─── Records for processing

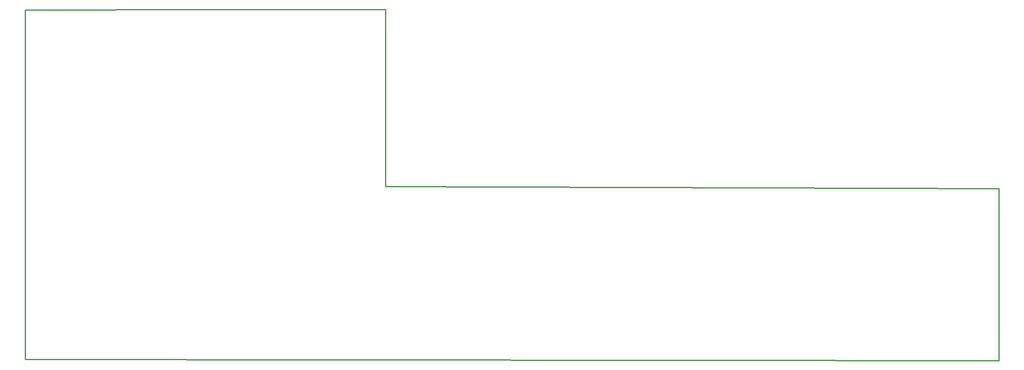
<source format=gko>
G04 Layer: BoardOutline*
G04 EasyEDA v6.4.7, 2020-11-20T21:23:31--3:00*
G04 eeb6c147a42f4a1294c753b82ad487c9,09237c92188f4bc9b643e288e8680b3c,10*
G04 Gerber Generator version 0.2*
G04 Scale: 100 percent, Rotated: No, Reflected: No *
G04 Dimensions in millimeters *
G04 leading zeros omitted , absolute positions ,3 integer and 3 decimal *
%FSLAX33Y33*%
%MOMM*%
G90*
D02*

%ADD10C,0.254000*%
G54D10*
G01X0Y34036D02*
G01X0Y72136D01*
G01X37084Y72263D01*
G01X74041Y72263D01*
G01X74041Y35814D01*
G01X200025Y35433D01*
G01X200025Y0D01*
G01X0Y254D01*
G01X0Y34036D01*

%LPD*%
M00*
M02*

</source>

──────
─── Records for processing

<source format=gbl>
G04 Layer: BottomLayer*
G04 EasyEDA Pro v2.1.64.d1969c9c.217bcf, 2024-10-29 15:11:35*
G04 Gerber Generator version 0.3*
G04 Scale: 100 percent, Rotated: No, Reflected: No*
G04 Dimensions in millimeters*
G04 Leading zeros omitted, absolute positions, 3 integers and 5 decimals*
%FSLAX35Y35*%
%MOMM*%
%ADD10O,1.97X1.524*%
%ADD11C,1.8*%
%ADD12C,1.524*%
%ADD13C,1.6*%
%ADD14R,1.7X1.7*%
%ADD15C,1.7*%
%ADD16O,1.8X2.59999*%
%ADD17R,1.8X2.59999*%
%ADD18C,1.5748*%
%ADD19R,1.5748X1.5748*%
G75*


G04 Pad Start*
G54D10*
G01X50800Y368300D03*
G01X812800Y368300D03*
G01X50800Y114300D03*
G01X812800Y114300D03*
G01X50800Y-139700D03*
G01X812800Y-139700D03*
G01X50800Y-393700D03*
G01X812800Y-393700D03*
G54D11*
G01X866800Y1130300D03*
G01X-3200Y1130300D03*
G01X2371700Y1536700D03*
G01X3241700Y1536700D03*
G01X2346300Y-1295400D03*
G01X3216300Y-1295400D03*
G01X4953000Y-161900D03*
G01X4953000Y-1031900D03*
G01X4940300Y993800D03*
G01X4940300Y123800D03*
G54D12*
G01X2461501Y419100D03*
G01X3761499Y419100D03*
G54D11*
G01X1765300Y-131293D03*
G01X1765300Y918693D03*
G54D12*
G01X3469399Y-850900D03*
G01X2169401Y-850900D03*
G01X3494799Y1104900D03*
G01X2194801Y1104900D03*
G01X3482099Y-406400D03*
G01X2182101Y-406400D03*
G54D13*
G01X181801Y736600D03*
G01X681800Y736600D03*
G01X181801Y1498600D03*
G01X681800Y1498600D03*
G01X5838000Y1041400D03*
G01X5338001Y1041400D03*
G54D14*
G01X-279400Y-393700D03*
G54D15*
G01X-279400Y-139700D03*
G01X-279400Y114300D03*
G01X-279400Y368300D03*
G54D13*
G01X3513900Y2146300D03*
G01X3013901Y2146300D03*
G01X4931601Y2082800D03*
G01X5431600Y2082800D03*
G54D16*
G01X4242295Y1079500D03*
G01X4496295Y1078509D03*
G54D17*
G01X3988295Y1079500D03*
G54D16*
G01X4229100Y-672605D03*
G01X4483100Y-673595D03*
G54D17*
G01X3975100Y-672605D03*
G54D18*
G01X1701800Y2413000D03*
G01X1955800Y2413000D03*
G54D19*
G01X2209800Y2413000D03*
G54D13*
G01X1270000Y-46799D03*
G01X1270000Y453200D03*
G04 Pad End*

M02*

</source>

──────

### Assignment
Look through the listing above and give the number of lines containing the string "Dimensions", with nothing else.

### Answer below
2